The sea was stormy, to say the least, for a franchise that has always prided itself on stability. When Jackson made his March 2 trade request public, fans prepared to break up with an athlete they had once feted as the next candidate to enter the Baltimore sports pantheon populated by the likes of Ray Lewis, Cal Ripken Jr., Brooks and Frank Robinson, and Johnny Unitas.

Thursday turned into an impromptu holiday for those same Ravens loyalists who’d questioned whether they would ever pull on their No. 8 jerseys and cheer for Jackson again.

Brooks Sandler, a 30-year-old Baltimore native who works in the University of Pittsburgh athletic department, was running on a treadmill when he saw a Ravens alert pop up on a nearby television. He leaped off the machine, grabbed his glasses and raced to get a closer look.

“I just started screaming,” he said.

He called his best friend, an attorney back in Baltimore, and continued screaming into the phone: “They got it done! He’s back!” His pal did the same, bellowing in his empty home office.

Sandler, the son of late WBAL-AM traffic reporter “Detour” Dave Sandler, gushed Friday about DeCosta’s work in setting the Ravens up for 2023 and beyond.

“How EDC threaded the needle on all of this is a master class and he should be revered for his work,” he said.

Ravens coach John Harbaugh, who took a plunge four years ago and re-imagined his team around Jackson’s unique running and passing gifts, also wondered at times if a good thing — the Ravens are 45-16 when Jackson starts — was coming to an end.

“I didn’t know if it was going to work out with Lamar being there for sure; you just never know,” Harbaugh reflected when it was all done Thursday night. “You can’t know that, but I believed it would.”

He had said all along he wanted Jackson to remain the team’s centerpiece for years to come, reiterating his personal affection for the quarterback at every opportunity. Even though the result was in doubt, he said he never doubted the goodwill of both sides.

“That’s what I felt good about the whole way,” Harbaugh said. “I just felt like we were doing things the right way, and treating Lamar the right way and that it would work out one way or another.”

The standoff made perfect sense in many respects.

Jackson, an uncommon player who chose an uncommon approach by declining to hire an agent, wanted to secure generational wealth for his family.

The Ravens wanted to reward the 2019 NFL Most Valuable Player for his achievements, but without matching the outlier deal — five years, $230 million fully guaranteed — signed by quarterback Deshaun Watson with the Cleveland Browns before the 2022 season.

The proud quarterback and the proudly disciplined franchise could not find middle ground as Jackson approached the end of his five-year rookie contract.

Negotiations could have been derailed by the emotions DeCosta referenced, said longtime NFL agent Leigh Steinberg, who has represented elite quarterbacks such as Troy Aikman, Steve Young and Patrick Mahomes.

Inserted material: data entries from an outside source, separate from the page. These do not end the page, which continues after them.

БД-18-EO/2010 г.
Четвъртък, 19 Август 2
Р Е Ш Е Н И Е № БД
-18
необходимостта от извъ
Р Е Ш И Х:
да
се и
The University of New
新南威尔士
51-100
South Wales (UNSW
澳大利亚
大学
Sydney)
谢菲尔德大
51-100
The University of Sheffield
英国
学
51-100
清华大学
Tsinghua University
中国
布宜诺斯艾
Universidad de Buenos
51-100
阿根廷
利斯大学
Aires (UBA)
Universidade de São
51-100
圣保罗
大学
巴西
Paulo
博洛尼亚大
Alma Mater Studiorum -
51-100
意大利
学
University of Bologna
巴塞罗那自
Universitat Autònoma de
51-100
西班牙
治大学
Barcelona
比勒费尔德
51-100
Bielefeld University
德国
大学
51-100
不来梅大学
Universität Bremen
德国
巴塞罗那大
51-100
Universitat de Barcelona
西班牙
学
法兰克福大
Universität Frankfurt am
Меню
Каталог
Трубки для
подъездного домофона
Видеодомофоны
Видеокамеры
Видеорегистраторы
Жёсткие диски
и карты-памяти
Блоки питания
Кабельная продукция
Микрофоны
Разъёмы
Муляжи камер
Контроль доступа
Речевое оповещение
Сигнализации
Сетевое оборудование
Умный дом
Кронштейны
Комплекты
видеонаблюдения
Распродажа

“All parties have to be careful what they say and not personalize it,” Steinberg said. “In a situation where you have no agent, there’s no buffer, and things can easily explode.”

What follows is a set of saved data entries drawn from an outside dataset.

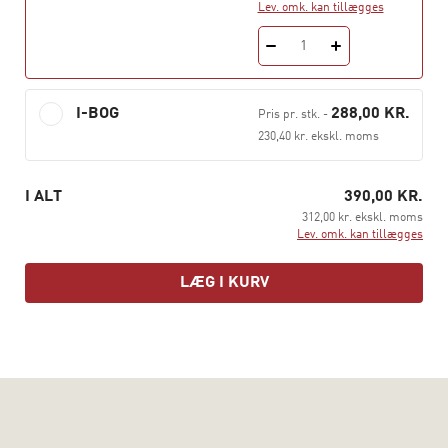
Lev. omk. kan tillægges
læses i sin helhed (fx på kurser eller moduler i
palliation), men de enkelte kapitler kan også læses
1
enkeltvis.
I-BOG
288,00 KR.
Pris pr. stk.
-
230,40 kr. ekskl. moms
I ALT
390,00 KR.
312,00 kr. ekskl. moms
Lev. omk. kan tillægges
LÆG I KURV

In that light, he praised Harbaugh for “always reaffirming his belief in Lamar.”

“The Ravens played all this perfectly,” Steinberg said. “Even though Lamar said in a tweet he wanted to be traded, this was too logical a marriage made in heaven to break down over the details of a contract.”

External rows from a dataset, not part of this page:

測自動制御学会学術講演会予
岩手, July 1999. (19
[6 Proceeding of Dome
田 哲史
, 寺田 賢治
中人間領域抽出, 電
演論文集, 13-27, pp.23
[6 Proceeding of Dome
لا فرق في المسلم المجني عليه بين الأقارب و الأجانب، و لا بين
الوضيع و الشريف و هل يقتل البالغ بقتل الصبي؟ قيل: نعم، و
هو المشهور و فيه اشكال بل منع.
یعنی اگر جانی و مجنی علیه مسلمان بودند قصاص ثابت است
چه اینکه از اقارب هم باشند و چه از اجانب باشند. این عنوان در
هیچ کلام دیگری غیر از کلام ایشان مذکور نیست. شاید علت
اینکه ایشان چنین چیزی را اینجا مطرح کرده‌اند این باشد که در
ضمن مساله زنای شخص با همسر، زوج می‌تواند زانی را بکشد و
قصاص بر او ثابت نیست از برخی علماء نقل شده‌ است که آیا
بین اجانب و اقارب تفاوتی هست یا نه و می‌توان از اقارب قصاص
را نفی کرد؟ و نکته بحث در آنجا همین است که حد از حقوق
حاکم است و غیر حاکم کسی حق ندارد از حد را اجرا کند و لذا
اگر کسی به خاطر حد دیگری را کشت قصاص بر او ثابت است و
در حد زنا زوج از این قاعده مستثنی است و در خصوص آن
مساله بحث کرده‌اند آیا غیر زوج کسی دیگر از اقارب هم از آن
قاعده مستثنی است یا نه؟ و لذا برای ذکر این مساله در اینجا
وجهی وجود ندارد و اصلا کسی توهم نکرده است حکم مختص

He does not expect Jackson’s experience (and successful negotiations by other players such as Ravens linebacker Roquan Smith) to embolden a wave of star players to represent themselves: “I don’t think another player will look at that [negotiation] as being smooth and harmonious. As brave as players are on the field, most are conflict-averse in the rest of their lives.”

DeCosta acknowledged that he felt a great weight lift when he received Jackson’s text and the end of their standoff was in sight.

“Hopefully — honestly, I have to say — I hope I never have to be a part of that type of negotiation again,” he said as the clock pushed past midnight on his day of jubilee, “because of the time, because of the emotional aspect, because Lamar is such a special player and what that means to our club and to this city.”